What was the last movie that made you sit there, mind blown, jaw hanging, muttering ‘awesome’ from the final twist?
The Baby has done this to me.
Ann Gentry is an everyday, good hearted social worker. Recently having lost her husband in a car accident, she has sought specific cases to work on to occupy her time. A particular case that she’s been drawn to is the Wadsworth family. If the household just consisted of Mrs. Wadsworth and her daughters Alba and Germaine, one wouldn’t understand why they’d need visits from social services. However, throw in Baby, and things get complicated. Because Baby isn’t a baby. Baby is 21 years old.
Clad in diapers and sucking on bottles, David Mooney’s portrayal of Baby is insane. Moments where he is crying are downright creepy. Ann’s interest in Baby and his family’s care for him keep the viewer on the borderline thought of if there are indeed sexual undertones. Yet, Ann’s interest in trying to assimilate Baby into behaving appropriately for his age dismiss this idea. Perhaps the Wadsworth family has been negligent in their treatment of Baby, but any mother can be seen as overprotective of their child in some light, right? Ruth Roman as Mrs. Wadsworth rivals Faye Dunaway as Joan Crawford in Mommie Dearest, however wire hangers are kicked up a notch, being replaced with a cattle prod.

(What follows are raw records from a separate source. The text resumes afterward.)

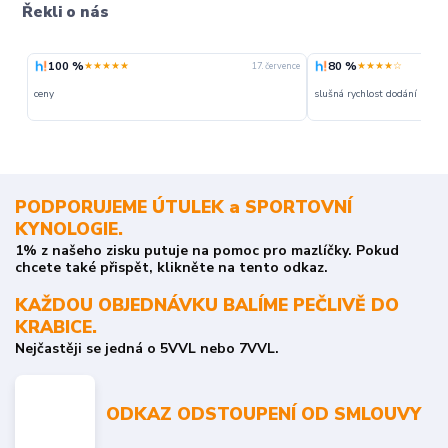
Řekli o nás
100 %
80 %
★★★★★
★★★★☆
vence
17. července
ceny
slušná rychlost dodání
PODPORUJEME ÚTULEK a SPORTOVNÍ
KYNOLOGIE.
1% z našeho zisku putuje na pomoc pro mazlíčky. Pokud
chcete také přispět, klikněte na tento odkaz.
KAŽDOU OBJEDNÁVKU BALÍME PEČLIVĚ DO
KRABICE.
Nejčastěji se jedná o 5VVL nebo 7VVL.
ODKAZ ODSTOUPENÍ OD SMLOUVY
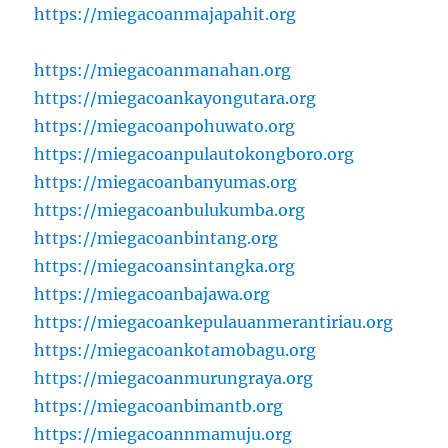
https://miegacoanmajapahit.org
https://miegacoanmanahan.org
https://miegacoankayongutara.org
https://miegacoanpohuwato.org
https://miegacoanpulautokongboro.org
https://miegacoanbanyumas.org
https://miegacoanbulukumba.org
https://miegacoanbintang.org
https://miegacoansintangka.org
https://miegacoanbajawa.org
https://miegacoankepulauanmerantiriau.org
https://miegacoankotamobagu.org
https://miegacoanmurungraya.org
https://miegacoanbimantb.org
https://miegacoannmamuju.org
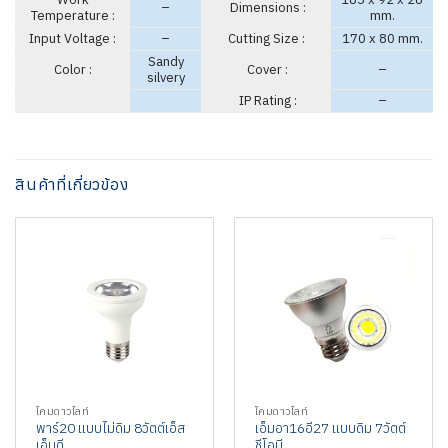
–
Dimensions :
Temperature :
mm.
Input Voltage :
–
Cutting Size :
170 x 80 mm.
Sandy
Color :
Cover :
–
silvery
IP Rating :
–
สินค้าที่เกี่ยวข้อง
โคมดาวไลท์
โคมดาวไลท์
พาร์20 แบบไม่ดิม 8วัตต์เอ็ส
เอ็มอา16อี27 แบบดิม 7วัตต์
เอ็มดี
ชีโอบี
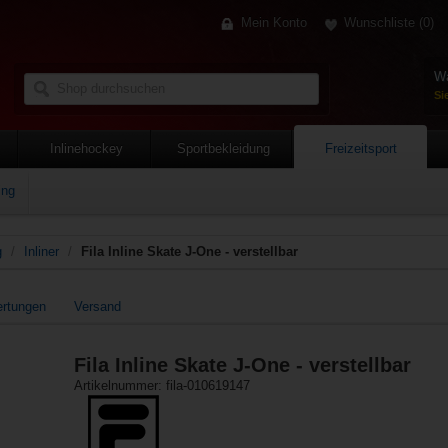
Mein Konto
Wunschliste
(0)
Wa
Si
Inlinehockey
Sportbekleidung
Freizeitsport
ing
g
/
Inliner
/
Fila Inline Skate J-One - verstellbar
ertungen
Versand
Fila Inline Skate J-One - verstellbar
Artikelnummer: fila-010619147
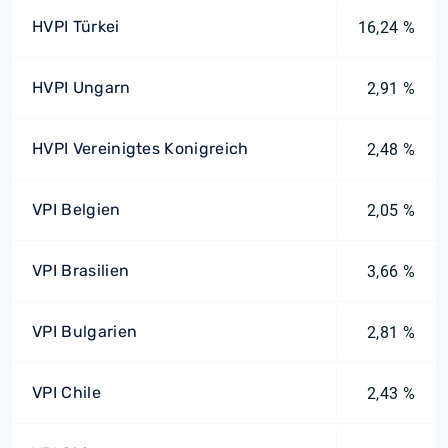
HVPI Türkei
16,24 %
HVPI Ungarn
2,91 %
HVPI Vereinigtes Konigreich
2,48 %
VPI Belgien
2,05 %
VPI Brasilien
3,66 %
VPI Bulgarien
2,81 %
VPI Chile
2,43 %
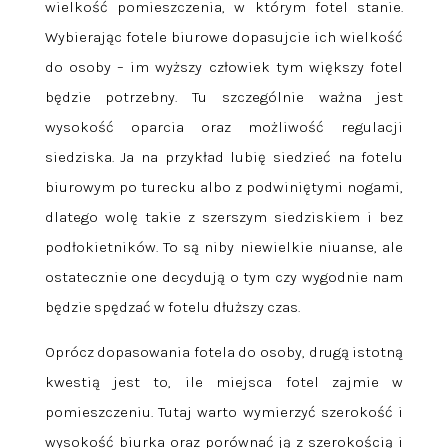
wielkość pomieszczenia, w którym fotel stanie.
Wybierając fotele biurowe dopasujcie ich wielkość
do osoby – im wyższy człowiek tym większy fotel
będzie potrzebny. Tu szczególnie ważna jest
wysokość oparcia oraz możliwość regulacji
siedziska. Ja na przykład lubię siedzieć na fotelu
biurowym po turecku albo z podwiniętymi nogami,
dlatego wolę takie z szerszym siedziskiem i bez
podłokietników. To są niby niewielkie niuanse, ale
ostatecznie one decydują o tym czy wygodnie nam
będzie spędzać w fotelu dłuższy czas.
Oprócz dopasowania fotela do osoby, drugą istotną
kwestią jest to, ile miejsca fotel zajmie w
pomieszczeniu. Tutaj warto wymierzyć szerokość i
wysokość biurka oraz porównać ją z szerokością i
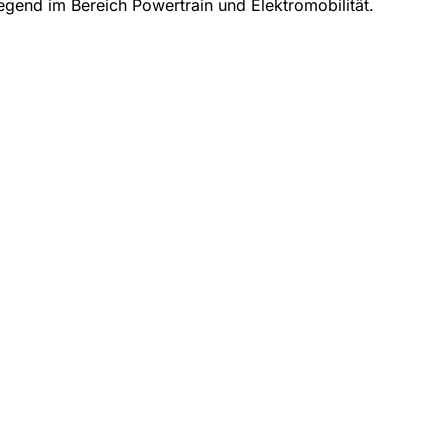
egend im Bereich Powertrain und Elektromobilität.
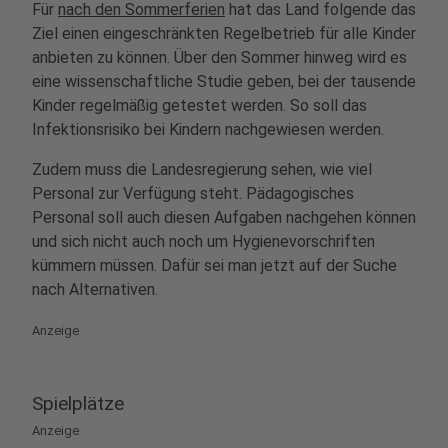
Für
nach den Sommerferien
hat das Land folgende das
Ziel einen eingeschränkten Regelbetrieb für alle Kinder
anbieten zu können. Über den Sommer hinweg wird es
eine wissenschaftliche Studie geben, bei der tausende
Kinder regelmäßig getestet werden. So soll das
Infektionsrisiko bei Kindern nachgewiesen werden.
Zudem muss die Landesregierung sehen, wie viel
Personal zur Verfügung steht. Pädagogisches
Personal soll auch diesen Aufgaben nachgehen können
und sich nicht auch noch um Hygienevorschriften
kümmern müssen. Dafür sei man jetzt auf der Suche
nach Alternativen.
Anzeige
Spielplätze
Anzeige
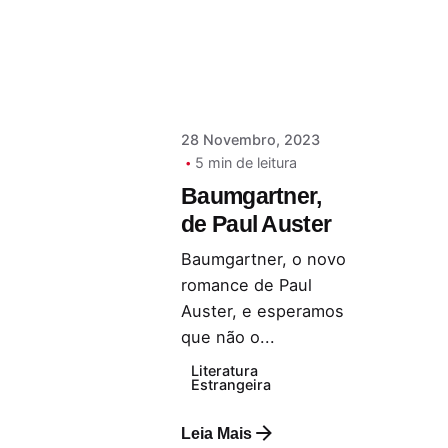
Serra
28 Novembro, 2023
5 min de leitura
Baumgartner,
de Paul Auster
Baumgartner, o novo
romance de Paul
Auster, e esperamos
que não o...
Literatura
Estrangeira
Leia Mais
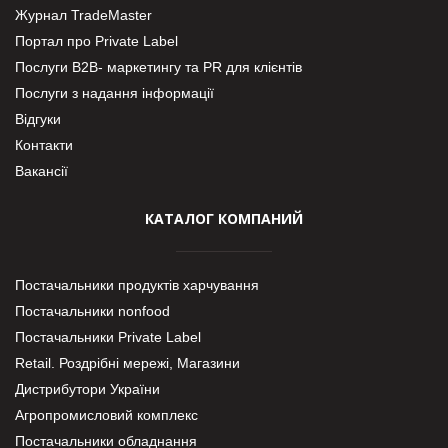
Журнал TradeMaster
Портал про Private Label
Послуги В2В- маркетингу та PR для клієнтів
Послуги з надання інформації
Відгуки
Контакти
Вакансії
КАТАЛОГ КОМПАНИЙ
Постачальники продуктів харчування
Постачальники nonfood
Постачальники Private Label
Retail. Роздрібні мережі, Магазини
Дистрибутори України
Агропромисловий комплекс
Постачальники обладнання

Soon enough, Ann is accepted by the Wadsworths and becomes somewhat of a staple in Baby’s life. She helps feed him, play with him and comforts him in times of need. But after a party for Baby’s birthday turns sour, and Ann ends up tied and gagged in the basement, do we see just how overprotective the Wadsworth clan is. After Ann escapes, she devises a plan to save Baby from their torment – yet one question remains:
Why does Ann have such an obsession with Baby? What exactly is her ultimate goal?
In the end, the insane final revelation scene sends explosions through one’s brain and turns it to jello.